O líder radical da oposição de esquerda da Grécia, Alexis Tsipras, acusou o primeiro-ministro Antonis Samaras, neste sábado, de semear medo pelo país para conseguir apoio para a votação presidencial que o governo precisa vencer para evitar eleições parlamentares antecipadas.

REUTERS

13 de dezembro de 2014 | 17h34

Na segunda-feira, o governo antecipou para este mês uma votação no Parlamento para eleger um presidente. O objetivo era acabar com a incerteza política que vem pairando sobre o país, mas corre o risco de ser obrigado a convocar eleições parlamentares antecipadas caso o candidato do governo não consiga votos suficientes.

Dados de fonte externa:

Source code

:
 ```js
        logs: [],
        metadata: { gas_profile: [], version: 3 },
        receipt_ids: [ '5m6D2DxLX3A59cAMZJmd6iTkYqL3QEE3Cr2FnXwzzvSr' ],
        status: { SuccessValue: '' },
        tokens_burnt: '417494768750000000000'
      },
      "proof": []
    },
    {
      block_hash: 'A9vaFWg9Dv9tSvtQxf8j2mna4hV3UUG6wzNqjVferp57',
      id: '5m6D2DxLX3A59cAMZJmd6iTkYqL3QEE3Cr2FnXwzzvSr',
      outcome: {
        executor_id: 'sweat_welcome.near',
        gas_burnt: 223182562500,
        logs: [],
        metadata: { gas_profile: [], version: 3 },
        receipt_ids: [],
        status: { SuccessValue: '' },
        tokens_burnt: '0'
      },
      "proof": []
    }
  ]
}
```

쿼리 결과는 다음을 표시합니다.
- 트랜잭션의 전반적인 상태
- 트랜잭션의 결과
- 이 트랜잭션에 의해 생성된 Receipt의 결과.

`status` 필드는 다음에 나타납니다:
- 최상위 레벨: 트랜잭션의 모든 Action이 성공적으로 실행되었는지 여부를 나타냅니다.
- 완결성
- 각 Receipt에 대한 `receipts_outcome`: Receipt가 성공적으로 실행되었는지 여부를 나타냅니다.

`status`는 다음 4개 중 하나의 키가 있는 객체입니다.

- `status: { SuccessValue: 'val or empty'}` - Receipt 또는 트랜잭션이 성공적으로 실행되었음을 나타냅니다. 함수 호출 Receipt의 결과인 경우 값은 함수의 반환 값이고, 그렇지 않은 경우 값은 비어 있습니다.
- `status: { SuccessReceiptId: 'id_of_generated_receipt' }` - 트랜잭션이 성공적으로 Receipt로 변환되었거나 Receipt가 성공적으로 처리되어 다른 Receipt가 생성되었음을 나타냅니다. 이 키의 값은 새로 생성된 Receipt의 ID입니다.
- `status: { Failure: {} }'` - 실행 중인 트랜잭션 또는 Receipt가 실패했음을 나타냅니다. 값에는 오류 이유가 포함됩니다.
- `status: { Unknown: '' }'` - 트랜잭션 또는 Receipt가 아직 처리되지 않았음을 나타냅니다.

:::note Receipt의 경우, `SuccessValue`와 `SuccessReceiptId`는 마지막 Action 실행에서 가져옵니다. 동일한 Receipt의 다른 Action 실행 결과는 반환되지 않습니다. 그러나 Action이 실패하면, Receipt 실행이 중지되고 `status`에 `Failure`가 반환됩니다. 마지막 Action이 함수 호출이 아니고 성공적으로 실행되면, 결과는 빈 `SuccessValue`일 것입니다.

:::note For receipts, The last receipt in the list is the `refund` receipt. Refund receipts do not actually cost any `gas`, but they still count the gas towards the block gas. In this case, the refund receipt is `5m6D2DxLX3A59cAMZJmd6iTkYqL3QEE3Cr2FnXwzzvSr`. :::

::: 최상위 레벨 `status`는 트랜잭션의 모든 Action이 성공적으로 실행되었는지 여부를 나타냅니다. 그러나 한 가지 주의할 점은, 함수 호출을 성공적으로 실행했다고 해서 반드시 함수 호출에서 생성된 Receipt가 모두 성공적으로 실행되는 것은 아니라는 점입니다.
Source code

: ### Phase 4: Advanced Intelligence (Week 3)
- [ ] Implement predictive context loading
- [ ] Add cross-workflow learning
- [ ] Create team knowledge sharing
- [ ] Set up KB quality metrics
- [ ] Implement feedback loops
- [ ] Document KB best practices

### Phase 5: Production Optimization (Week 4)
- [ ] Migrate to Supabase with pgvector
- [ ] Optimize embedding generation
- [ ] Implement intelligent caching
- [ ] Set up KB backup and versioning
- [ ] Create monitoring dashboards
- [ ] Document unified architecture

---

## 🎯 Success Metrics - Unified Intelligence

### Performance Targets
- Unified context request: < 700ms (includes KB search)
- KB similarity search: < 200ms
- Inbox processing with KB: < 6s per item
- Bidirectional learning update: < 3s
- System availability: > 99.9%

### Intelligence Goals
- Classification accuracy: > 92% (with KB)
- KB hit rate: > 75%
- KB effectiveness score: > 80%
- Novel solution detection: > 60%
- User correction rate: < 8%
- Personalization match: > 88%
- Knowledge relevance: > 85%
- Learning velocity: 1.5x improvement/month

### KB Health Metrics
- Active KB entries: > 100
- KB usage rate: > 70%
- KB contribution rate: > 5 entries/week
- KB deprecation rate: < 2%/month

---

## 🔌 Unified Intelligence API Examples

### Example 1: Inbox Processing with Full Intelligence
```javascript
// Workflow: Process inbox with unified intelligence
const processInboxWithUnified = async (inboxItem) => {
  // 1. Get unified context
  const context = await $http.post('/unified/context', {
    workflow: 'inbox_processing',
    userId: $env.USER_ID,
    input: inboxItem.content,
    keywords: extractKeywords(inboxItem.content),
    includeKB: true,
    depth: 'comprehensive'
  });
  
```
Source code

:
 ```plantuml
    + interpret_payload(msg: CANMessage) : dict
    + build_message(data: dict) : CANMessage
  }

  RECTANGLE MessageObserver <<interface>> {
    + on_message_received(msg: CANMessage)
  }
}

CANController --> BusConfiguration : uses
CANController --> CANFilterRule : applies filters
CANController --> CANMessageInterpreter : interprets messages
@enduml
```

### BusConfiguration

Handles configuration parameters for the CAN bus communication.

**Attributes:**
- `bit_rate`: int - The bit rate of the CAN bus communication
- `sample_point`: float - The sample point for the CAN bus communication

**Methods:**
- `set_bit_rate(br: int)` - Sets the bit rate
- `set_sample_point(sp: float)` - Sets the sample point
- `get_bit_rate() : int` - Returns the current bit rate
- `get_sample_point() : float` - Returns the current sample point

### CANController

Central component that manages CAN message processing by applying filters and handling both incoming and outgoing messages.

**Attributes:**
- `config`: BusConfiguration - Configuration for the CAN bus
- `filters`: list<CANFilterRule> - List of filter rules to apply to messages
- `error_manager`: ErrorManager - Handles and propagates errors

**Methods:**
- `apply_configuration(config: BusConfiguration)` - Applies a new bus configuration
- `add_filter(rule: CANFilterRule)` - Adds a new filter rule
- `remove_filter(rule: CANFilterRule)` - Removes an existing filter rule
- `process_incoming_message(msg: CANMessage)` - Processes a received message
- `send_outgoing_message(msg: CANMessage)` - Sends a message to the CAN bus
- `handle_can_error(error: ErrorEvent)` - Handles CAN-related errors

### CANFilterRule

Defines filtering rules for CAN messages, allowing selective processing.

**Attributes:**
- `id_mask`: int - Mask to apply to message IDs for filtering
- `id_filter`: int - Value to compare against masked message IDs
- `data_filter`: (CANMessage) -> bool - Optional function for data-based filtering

O partido de Tsipras, o Syriza, que quer romper com o acordo de resgatem da União Europeia e FMI com a Grécia, deve vencer a eleição, mostram pesquisas, e Samaras advertiu na quinta-feira que o país corre o risco de um retorno "catastrófico" para o pior de sua crise de dívida se o seu governo cair.

"Um frenesi de alastramento do medo com a responsabilidade do próprio primeiro-ministro é o último espasmo antes do fim", disse Tsipras em discurso na ilha grega de Creta. "A contagem regressiva para a atual coalizão e suas políticas catastróficas já começou."

O Syriza está prometendo abandonar qualquer cooperação com os credores da Grécia --União Europeia e FMI-- e revogar os cortes de austeridade, assustando os mercados financeiros desconfiados que a Grécia possa abandonar o caminho do rigor fiscal tão logo coloque suas finanças em dia e volte a crescer economicamente.

O presidente da Comissão Europeia, Jean-Claude Juncker, em uma medida incomum na quinta-feira, fez aos gregos um duro alerta a respeito de grandes problemas se eles votarem "errado" e o Syriza vencer uma eleição parlamentar antecipada.

Mas Tsipras chamou o aviso de "conto de ficção" e disse que os parceiros da Grécia na União Europeia iriam mudar sua posição uma vez que o Syriza assumisse o governo.